▸ **What you will do**:
Line by line, copy the records below exactly and leave the pictures out.

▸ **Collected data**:
##########

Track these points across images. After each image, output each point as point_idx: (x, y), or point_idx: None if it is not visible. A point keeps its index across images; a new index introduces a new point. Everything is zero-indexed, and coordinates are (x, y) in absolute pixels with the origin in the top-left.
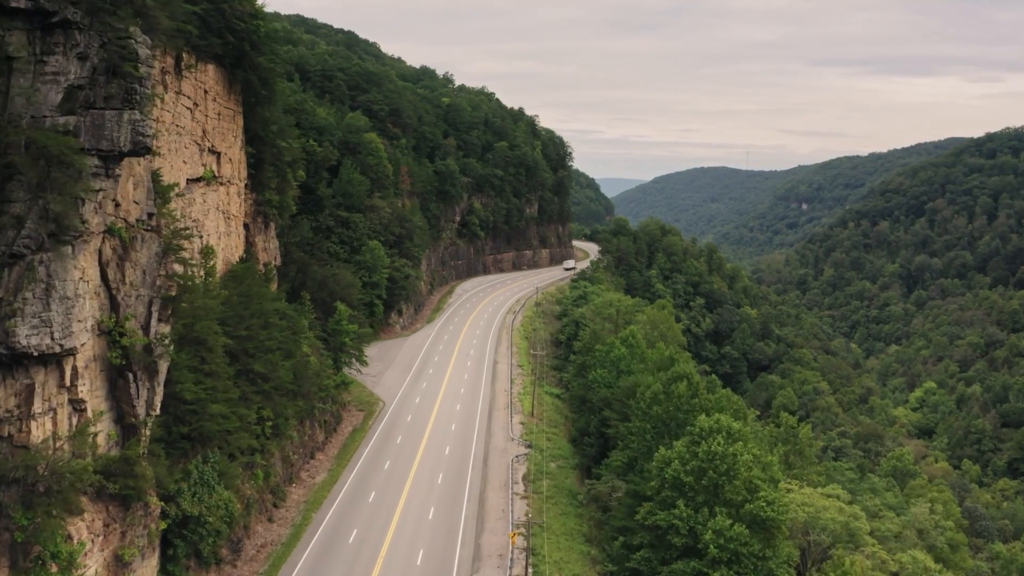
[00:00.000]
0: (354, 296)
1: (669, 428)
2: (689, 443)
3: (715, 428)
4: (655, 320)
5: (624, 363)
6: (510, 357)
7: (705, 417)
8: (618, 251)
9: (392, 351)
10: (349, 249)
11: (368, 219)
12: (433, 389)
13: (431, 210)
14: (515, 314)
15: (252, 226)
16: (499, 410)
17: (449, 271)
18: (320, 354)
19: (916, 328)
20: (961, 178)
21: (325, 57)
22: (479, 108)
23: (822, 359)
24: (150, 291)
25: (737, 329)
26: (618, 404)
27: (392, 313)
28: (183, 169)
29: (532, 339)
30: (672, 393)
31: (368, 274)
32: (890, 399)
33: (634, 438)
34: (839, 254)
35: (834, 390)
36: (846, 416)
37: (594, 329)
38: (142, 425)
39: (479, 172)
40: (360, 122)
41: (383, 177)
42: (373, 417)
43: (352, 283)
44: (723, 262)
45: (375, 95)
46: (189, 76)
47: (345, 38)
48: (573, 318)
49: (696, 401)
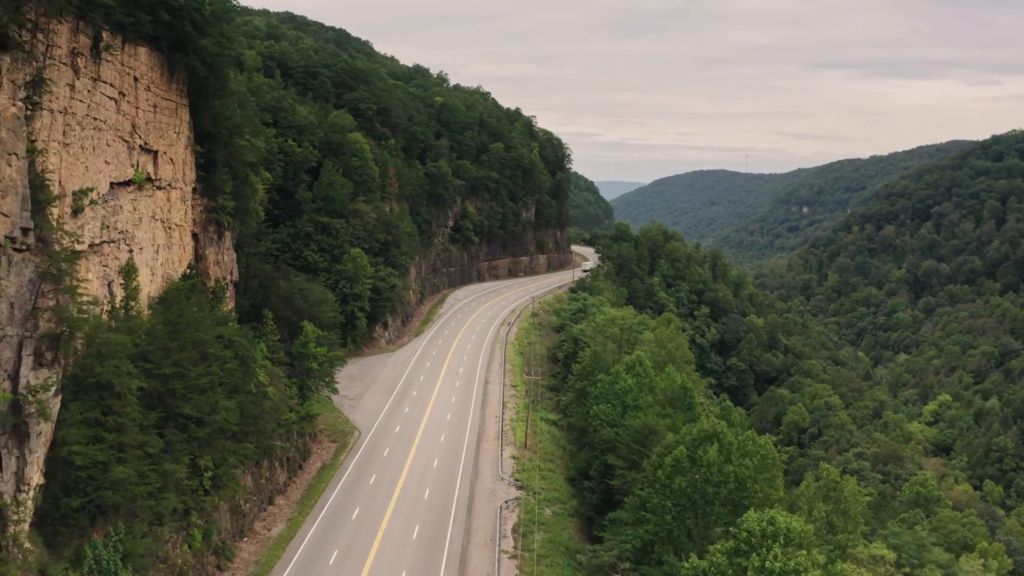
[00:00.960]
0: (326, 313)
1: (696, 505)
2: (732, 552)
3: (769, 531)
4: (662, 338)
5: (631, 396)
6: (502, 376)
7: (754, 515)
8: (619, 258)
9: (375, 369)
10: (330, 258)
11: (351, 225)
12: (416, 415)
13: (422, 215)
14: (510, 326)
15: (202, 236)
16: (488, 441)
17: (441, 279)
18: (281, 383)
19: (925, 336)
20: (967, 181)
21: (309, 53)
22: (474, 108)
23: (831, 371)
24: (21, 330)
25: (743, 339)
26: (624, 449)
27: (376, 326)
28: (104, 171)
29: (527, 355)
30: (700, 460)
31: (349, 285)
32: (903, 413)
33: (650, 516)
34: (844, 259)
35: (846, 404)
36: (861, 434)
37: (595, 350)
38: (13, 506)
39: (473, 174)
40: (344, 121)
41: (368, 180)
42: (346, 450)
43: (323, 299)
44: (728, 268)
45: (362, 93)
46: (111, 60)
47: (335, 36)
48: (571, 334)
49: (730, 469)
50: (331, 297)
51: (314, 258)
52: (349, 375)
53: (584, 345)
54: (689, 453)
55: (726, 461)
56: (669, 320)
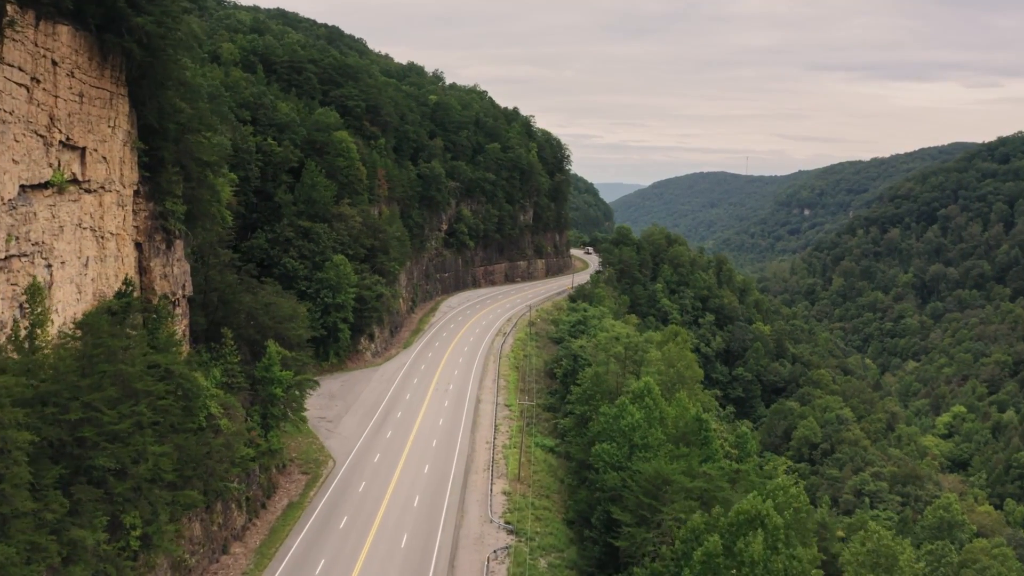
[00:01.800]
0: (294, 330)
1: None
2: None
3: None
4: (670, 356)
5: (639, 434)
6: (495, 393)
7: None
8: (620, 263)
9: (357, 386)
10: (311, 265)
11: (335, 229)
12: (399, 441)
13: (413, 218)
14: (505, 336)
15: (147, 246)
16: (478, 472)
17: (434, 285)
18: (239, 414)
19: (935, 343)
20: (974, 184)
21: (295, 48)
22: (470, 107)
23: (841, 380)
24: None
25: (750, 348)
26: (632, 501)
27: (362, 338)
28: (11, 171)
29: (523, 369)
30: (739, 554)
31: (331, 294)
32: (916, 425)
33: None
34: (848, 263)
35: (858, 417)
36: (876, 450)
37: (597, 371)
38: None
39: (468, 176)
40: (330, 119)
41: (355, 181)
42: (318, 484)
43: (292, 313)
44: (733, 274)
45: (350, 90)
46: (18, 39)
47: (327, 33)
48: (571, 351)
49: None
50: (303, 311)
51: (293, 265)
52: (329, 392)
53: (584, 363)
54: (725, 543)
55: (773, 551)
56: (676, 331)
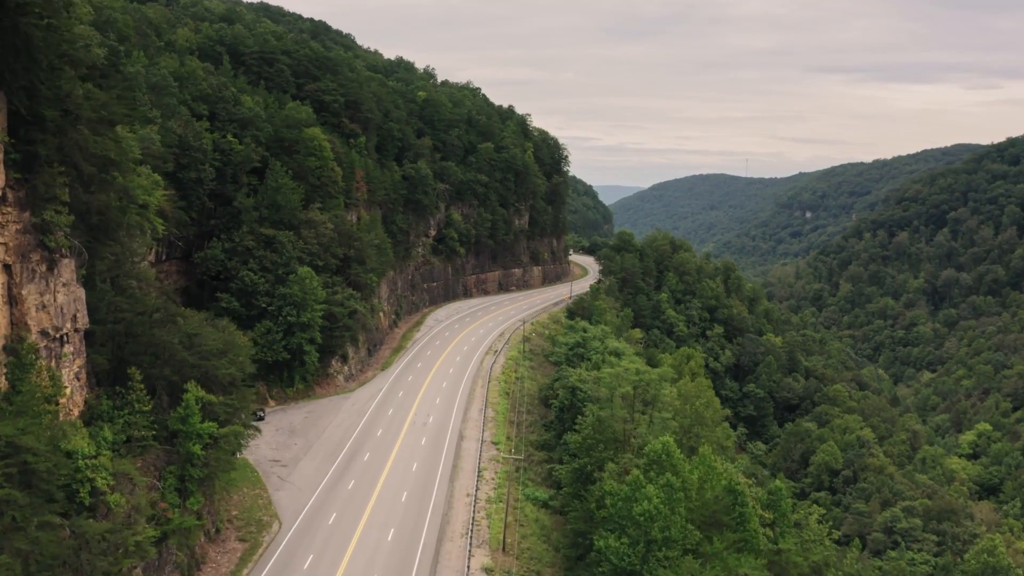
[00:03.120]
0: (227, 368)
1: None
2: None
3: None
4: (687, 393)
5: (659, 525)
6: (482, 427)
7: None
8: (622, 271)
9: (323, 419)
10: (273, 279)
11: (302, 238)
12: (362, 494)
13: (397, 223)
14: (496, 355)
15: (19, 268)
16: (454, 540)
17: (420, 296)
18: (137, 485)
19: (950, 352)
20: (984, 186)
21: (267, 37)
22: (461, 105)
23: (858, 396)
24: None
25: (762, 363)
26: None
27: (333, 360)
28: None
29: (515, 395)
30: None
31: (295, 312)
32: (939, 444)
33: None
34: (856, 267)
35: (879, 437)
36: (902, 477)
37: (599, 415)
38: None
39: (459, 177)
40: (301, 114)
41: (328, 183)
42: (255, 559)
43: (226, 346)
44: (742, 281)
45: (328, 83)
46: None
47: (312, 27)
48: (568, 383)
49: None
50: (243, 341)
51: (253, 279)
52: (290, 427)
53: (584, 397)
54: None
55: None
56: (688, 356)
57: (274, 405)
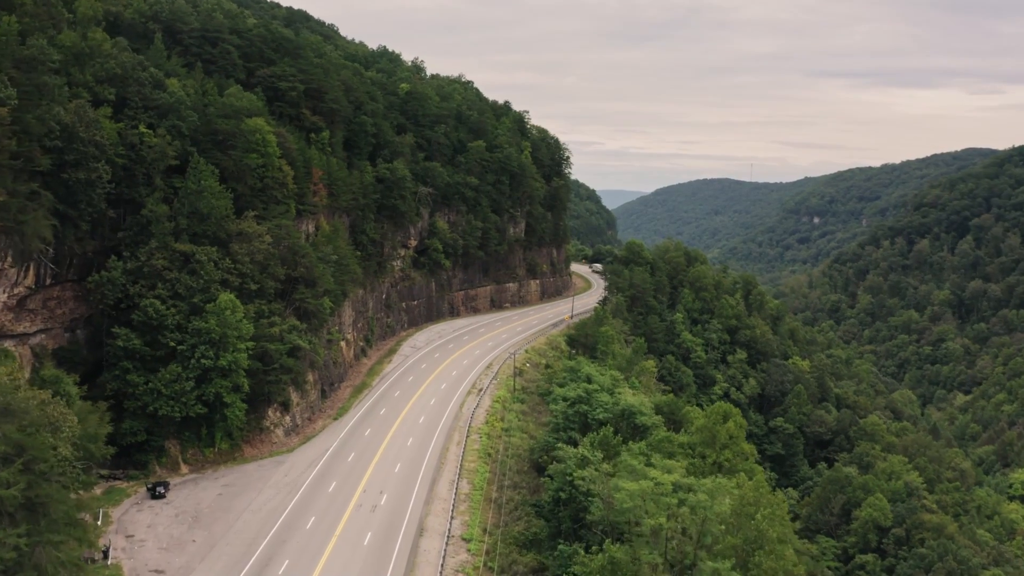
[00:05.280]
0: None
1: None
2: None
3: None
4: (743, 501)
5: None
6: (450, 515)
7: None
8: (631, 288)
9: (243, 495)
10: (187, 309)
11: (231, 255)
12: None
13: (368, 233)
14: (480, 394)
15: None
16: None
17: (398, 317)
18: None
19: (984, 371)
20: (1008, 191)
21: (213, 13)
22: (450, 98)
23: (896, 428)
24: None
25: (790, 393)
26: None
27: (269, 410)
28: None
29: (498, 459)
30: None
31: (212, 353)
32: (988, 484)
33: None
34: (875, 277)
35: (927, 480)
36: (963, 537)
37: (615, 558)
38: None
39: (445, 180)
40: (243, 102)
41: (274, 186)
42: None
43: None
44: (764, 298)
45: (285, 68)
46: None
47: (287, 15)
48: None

##########

▸ **Response for this exercise**:
Track these points across images. After each image, output each point as point_idx: (x, y), or point_idx: None if it is not visible. A point keeps its index across images; a new index introduces a new point. Everything is zero-indexed, and coordinates are (x, y) in absolute pixels with the origin in the top-left.
[00:00.000]
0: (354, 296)
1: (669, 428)
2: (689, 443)
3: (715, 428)
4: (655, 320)
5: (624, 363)
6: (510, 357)
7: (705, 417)
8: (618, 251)
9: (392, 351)
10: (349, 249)
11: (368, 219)
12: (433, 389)
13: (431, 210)
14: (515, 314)
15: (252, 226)
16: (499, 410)
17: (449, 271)
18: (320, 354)
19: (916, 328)
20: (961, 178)
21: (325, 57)
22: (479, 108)
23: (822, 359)
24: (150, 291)
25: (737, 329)
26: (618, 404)
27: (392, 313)
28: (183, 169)
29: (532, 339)
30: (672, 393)
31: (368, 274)
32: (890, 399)
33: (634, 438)
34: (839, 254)
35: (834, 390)
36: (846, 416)
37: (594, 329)
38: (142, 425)
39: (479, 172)
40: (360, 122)
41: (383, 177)
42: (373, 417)
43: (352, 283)
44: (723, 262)
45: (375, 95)
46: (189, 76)
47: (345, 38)
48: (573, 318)
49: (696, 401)
[00:00.960]
0: (326, 313)
1: (696, 505)
2: (732, 552)
3: (769, 531)
4: (662, 338)
5: (631, 396)
6: (502, 376)
7: (754, 515)
8: (619, 258)
9: (375, 369)
10: (330, 258)
11: (351, 225)
12: (416, 415)
13: (422, 215)
14: (510, 326)
15: (202, 236)
16: (488, 441)
17: (441, 279)
18: (281, 383)
19: (925, 336)
20: (967, 181)
21: (309, 53)
22: (474, 108)
23: (831, 371)
24: (21, 330)
25: (743, 339)
26: (624, 449)
27: (376, 326)
28: (104, 171)
29: (527, 355)
30: (700, 460)
31: (349, 285)
32: (903, 413)
33: (650, 516)
34: (844, 259)
35: (846, 404)
36: (861, 434)
37: (595, 350)
38: (13, 506)
39: (473, 174)
40: (344, 121)
41: (368, 180)
42: (346, 450)
43: (323, 299)
44: (728, 268)
45: (362, 93)
46: (111, 60)
47: (335, 36)
48: (571, 334)
49: (730, 469)
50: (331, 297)
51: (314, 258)
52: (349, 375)
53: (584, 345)
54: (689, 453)
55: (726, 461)
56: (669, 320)
[00:01.800]
0: (294, 330)
1: None
2: None
3: None
4: (670, 356)
5: (639, 434)
6: (495, 393)
7: None
8: (620, 263)
9: (357, 386)
10: (311, 265)
11: (335, 229)
12: (399, 441)
13: (413, 218)
14: (505, 336)
15: (147, 246)
16: (478, 472)
17: (434, 285)
18: (239, 414)
19: (935, 343)
20: (974, 184)
21: (295, 48)
22: (470, 107)
23: (841, 380)
24: None
25: (750, 348)
26: (632, 501)
27: (362, 338)
28: (11, 171)
29: (523, 369)
30: (739, 554)
31: (331, 294)
32: (916, 425)
33: None
34: (848, 263)
35: (858, 417)
36: (876, 450)
37: (597, 371)
38: None
39: (468, 176)
40: (330, 119)
41: (355, 181)
42: (318, 484)
43: (292, 313)
44: (733, 274)
45: (350, 90)
46: (18, 39)
47: (327, 33)
48: (571, 351)
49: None
50: (303, 311)
51: (293, 265)
52: (329, 392)
53: (584, 363)
54: (725, 543)
55: (773, 551)
56: (676, 331)
[00:03.120]
0: (227, 368)
1: None
2: None
3: None
4: (687, 393)
5: (659, 525)
6: (482, 427)
7: None
8: (622, 271)
9: (323, 419)
10: (273, 279)
11: (302, 238)
12: (362, 494)
13: (397, 223)
14: (496, 355)
15: (19, 268)
16: (454, 540)
17: (420, 296)
18: (137, 485)
19: (950, 352)
20: (984, 186)
21: (267, 37)
22: (461, 105)
23: (858, 396)
24: None
25: (762, 363)
26: None
27: (333, 360)
28: None
29: (515, 395)
30: None
31: (295, 312)
32: (939, 444)
33: None
34: (856, 267)
35: (879, 437)
36: (902, 477)
37: (599, 415)
38: None
39: (459, 177)
40: (301, 114)
41: (328, 183)
42: (255, 559)
43: (226, 346)
44: (742, 281)
45: (328, 83)
46: None
47: (312, 27)
48: (568, 383)
49: None
50: (243, 341)
51: (253, 279)
52: (290, 427)
53: (584, 397)
54: None
55: None
56: (688, 356)
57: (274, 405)
[00:05.280]
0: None
1: None
2: None
3: None
4: (743, 501)
5: None
6: (450, 515)
7: None
8: (631, 288)
9: (243, 495)
10: (187, 309)
11: (231, 255)
12: None
13: (368, 233)
14: (480, 394)
15: None
16: None
17: (398, 317)
18: None
19: (984, 371)
20: (1008, 191)
21: (213, 13)
22: (450, 98)
23: (896, 428)
24: None
25: (790, 393)
26: None
27: (269, 410)
28: None
29: (498, 459)
30: None
31: (212, 353)
32: (988, 484)
33: None
34: (875, 277)
35: (927, 480)
36: (963, 537)
37: (615, 558)
38: None
39: (445, 180)
40: (243, 102)
41: (274, 186)
42: None
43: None
44: (764, 298)
45: (285, 68)
46: None
47: (287, 15)
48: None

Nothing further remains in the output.